## Work required
Render every line of text read from the items below as one numbered list, skipping any blank lines. Leave the pictures out of the answer.

(Dataset entries Opens)

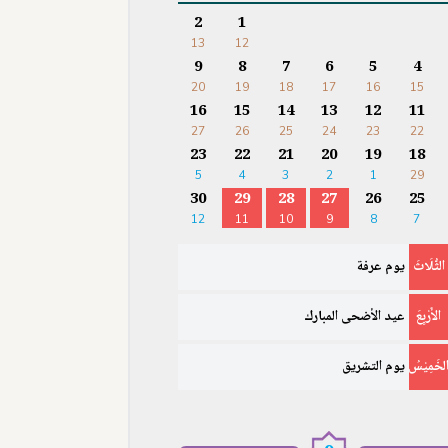
2
1
13
12
9
8
7
6
5
4
20
19
18
17
16
15
16
15
14
13
12
11
27
26
25
24
23
22
23
22
21
20
19
18
5
4
3
2
1
29
30
29
28
27
26
25
12
11
10
9
8
7
الثُّلَاثَ
يوم عرفة
الأَرْبِعَ
عيد الأضحى المبارك
لخَمِيْسُ
يوم التشريق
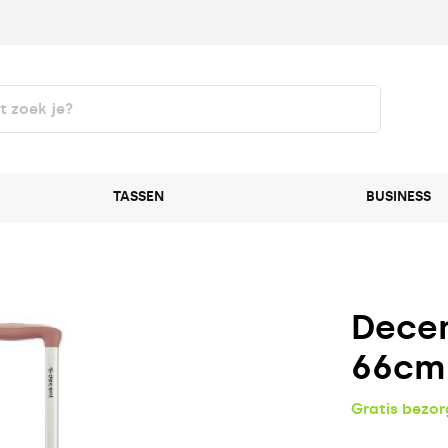
TASSEN
BUSINESS
Decen
66cm
Gratis bezo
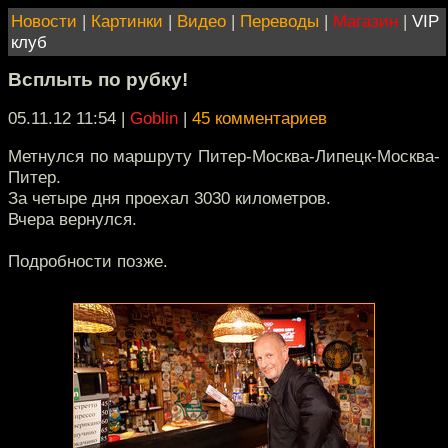
Новости
|
Картинки
|
Видео
|
Переводы
|
Магазин
|
VIP
клуб
Всплыть по рубку!
05.11.12 11:54
|
Goblin
|
45 комментариев
Метнулся по маршруту Питер-Москва-Липецк-Москва-
Питер.
За четыре дня проехал 3030 километров.
Вчера вернулся.
Подробности позже.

(Dataset entries Closes)

## The completed task
1. 2
2. 1
3. 13
4. 12
5. 9
6. 8
7. 7
8. 6
9. 5
10. 4
11. 20
12. 19
13. 18
14. 17
15. 16
16. 15
17. 16
18. 15
19. 14
20. 13
21. 12
22. 11
23. 27
24. 26
25. 25
26. 24
27. 23
28. 22
29. 23
30. 22
31. 21
32. 20
33. 19
34. 18
35. 5
36. 4
37. 3
38. 2
39. 1
40. 29
41. 30
42. 29
43. 28
44. 27
45. 26
46. 25
47. 12
48. 11
49. 10
50. 9
51. 8
52. 7
53. الثُّلَاثَ
54. يوم عرفة
55. الأَرْبِعَ
56. عيد الأضحى المبارك
57. لخَمِيْسُ
58. يوم التشريق
59. TASSEN
60. BUSINESS
61. Decen
62. 66cm
63. Gratis bezo
64. Новости
65. |
66. Картинки
67. |
68. Видео
69. |
70. Переводы
71. |
72. Магазин
73. |
74. VIP
75. клуб
76. Всплыть по рубку!
77. 05.11.12 11:54
78. |
79. Goblin
80. |
81. 45 комментариев
82. Метнулся по маршруту Питер-Москва-Липецк-Москва-
83. Питер.
84. За четыре дня проехал 3030 километров.
85. Вчера вернулся.
86. Подробности позже.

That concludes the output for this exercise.